- _WHAT YOU NEED TO DO_
From the entries, filter out every line that lacks "elbow" and copy the rest.

[Stored items]
"""

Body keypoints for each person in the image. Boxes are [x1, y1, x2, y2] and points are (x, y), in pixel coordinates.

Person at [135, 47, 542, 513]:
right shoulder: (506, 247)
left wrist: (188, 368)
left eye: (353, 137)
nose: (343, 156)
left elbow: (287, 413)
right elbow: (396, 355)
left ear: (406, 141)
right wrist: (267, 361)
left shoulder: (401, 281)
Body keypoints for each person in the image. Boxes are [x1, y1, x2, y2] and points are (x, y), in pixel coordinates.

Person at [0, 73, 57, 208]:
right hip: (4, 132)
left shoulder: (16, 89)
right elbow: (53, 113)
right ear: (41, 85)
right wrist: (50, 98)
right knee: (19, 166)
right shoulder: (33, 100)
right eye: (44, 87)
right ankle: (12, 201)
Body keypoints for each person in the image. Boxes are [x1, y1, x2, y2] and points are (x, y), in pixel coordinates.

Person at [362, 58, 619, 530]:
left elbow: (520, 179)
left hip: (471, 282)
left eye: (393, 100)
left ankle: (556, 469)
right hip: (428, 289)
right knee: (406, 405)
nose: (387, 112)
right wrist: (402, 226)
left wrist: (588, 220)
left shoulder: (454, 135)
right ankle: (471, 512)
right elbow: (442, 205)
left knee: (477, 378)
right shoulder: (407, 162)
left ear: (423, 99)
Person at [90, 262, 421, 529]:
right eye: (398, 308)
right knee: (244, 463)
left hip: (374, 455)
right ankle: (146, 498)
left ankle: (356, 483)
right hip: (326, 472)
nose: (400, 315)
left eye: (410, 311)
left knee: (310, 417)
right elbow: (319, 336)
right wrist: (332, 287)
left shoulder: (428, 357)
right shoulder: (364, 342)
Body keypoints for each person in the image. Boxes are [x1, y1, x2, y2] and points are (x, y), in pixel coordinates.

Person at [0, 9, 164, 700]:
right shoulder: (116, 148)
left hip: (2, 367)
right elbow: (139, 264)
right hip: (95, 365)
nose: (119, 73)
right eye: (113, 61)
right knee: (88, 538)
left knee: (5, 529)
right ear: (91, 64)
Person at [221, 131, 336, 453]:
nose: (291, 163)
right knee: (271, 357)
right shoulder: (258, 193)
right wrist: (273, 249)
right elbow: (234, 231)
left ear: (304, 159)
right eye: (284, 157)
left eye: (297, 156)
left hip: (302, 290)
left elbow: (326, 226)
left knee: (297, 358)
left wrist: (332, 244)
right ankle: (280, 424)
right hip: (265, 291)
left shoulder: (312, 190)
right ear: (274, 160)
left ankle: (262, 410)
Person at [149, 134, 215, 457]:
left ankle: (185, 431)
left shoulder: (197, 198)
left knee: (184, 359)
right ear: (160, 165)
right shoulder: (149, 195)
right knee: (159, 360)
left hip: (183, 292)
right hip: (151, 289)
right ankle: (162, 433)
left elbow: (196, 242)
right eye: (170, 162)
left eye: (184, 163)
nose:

"""

- _ANSWER SECTION_
left elbow: (287, 413)
right elbow: (396, 355)
right elbow: (53, 113)
left elbow: (520, 179)
right elbow: (442, 205)
right elbow: (319, 336)
right elbow: (139, 264)
right elbow: (234, 231)
left elbow: (326, 226)
left elbow: (196, 242)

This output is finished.